◆ **Instructions for the task**
The listing below should be written out again word for word, please.

◆ **Excerpted records**
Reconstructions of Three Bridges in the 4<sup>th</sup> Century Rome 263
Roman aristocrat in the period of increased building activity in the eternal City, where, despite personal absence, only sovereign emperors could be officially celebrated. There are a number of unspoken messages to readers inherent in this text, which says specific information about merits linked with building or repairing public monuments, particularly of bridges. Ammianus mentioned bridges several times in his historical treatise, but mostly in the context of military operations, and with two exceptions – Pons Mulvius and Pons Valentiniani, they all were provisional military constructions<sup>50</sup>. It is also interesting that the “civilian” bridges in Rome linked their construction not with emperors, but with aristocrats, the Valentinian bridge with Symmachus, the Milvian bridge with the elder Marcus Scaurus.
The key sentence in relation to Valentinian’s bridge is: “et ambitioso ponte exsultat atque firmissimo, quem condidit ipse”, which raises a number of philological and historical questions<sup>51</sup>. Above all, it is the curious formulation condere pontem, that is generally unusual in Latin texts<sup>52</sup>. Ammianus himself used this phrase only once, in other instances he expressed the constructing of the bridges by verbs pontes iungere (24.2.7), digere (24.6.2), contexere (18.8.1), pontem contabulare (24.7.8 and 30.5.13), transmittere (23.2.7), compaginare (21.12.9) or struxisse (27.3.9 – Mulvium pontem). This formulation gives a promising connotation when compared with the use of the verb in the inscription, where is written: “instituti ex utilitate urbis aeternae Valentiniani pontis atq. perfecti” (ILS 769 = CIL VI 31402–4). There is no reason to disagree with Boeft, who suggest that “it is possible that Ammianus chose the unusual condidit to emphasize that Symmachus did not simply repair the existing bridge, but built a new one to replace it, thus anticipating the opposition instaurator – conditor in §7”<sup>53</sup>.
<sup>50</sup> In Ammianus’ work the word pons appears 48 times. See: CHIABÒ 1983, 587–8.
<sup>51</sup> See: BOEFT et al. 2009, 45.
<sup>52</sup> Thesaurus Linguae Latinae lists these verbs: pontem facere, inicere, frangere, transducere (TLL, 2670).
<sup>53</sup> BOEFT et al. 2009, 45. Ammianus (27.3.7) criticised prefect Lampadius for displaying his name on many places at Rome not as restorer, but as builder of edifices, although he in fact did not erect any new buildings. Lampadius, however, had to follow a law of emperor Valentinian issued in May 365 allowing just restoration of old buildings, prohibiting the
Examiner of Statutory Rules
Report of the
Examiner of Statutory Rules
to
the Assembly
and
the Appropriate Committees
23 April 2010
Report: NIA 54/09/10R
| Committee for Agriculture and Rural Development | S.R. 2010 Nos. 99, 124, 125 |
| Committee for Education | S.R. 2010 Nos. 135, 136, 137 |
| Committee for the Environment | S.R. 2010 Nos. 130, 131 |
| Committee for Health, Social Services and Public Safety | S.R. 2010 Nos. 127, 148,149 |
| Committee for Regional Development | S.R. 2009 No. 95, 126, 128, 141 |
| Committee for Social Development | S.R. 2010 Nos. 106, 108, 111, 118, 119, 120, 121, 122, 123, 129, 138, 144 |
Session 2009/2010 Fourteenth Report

◆ **Response for this exercise**
Reconstructions of Three Bridges in the 4<sup>th</sup> Century Rome 263
Roman aristocrat in the period of increased building activity in the eternal City, where, despite personal absence, only sovereign emperors could be officially celebrated. There are a number of unspoken messages to readers inherent in this text, which says specific information about merits linked with building or repairing public monuments, particularly of bridges. Ammianus mentioned bridges several times in his historical treatise, but mostly in the context of military operations, and with two exceptions – Pons Mulvius and Pons Valentiniani, they all were provisional military constructions<sup>50</sup>. It is also interesting that the “civilian” bridges in Rome linked their construction not with emperors, but with aristocrats, the Valentinian bridge with Symmachus, the Milvian bridge with the elder Marcus Scaurus.
The key sentence in relation to Valentinian’s bridge is: “et ambitioso ponte exsultat atque firmissimo, quem condidit ipse”, which raises a number of philological and historical questions<sup>51</sup>. Above all, it is the curious formulation condere pontem, that is generally unusual in Latin texts<sup>52</sup>. Ammianus himself used this phrase only once, in other instances he expressed the constructing of the bridges by verbs pontes iungere (24.2.7), digere (24.6.2), contexere (18.8.1), pontem contabulare (24.7.8 and 30.5.13), transmittere (23.2.7), compaginare (21.12.9) or struxisse (27.3.9 – Mulvium pontem). This formulation gives a promising connotation when compared with the use of the verb in the inscription, where is written: “instituti ex utilitate urbis aeternae Valentiniani pontis atq. perfecti” (ILS 769 = CIL VI 31402–4). There is no reason to disagree with Boeft, who suggest that “it is possible that Ammianus chose the unusual condidit to emphasize that Symmachus did not simply repair the existing bridge, but built a new one to replace it, thus anticipating the opposition instaurator – conditor in §7”<sup>53</sup>.
<sup>50</sup> In Ammianus’ work the word pons appears 48 times. See: CHIABÒ 1983, 587–8.
<sup>51</sup> See: BOEFT et al. 2009, 45.
<sup>52</sup> Thesaurus Linguae Latinae lists these verbs: pontem facere, inicere, frangere, transducere (TLL, 2670).
<sup>53</sup> BOEFT et al. 2009, 45. Ammianus (27.3.7) criticised prefect Lampadius for displaying his name on many places at Rome not as restorer, but as builder of edifices, although he in fact did not erect any new buildings. Lampadius, however, had to follow a law of emperor Valentinian issued in May 365 allowing just restoration of old buildings, prohibiting the
Examiner of Statutory Rules
Report of the
Examiner of Statutory Rules
to
the Assembly
and
the Appropriate Committees
23 April 2010
Report: NIA 54/09/10R
| Committee for Agriculture and Rural Development | S.R. 2010 Nos. 99, 124, 125 |
| Committee for Education | S.R. 2010 Nos. 135, 136, 137 |
| Committee for the Environment | S.R. 2010 Nos. 130, 131 |
| Committee for Health, Social Services and Public Safety | S.R. 2010 Nos. 127, 148,149 |
| Committee for Regional Development | S.R. 2009 No. 95, 126, 128, 141 |
| Committee for Social Development | S.R. 2010 Nos. 106, 108, 111, 118, 119, 120, 121, 122, 123, 129, 138, 144 |
Session 2009/2010 Fourteenth Report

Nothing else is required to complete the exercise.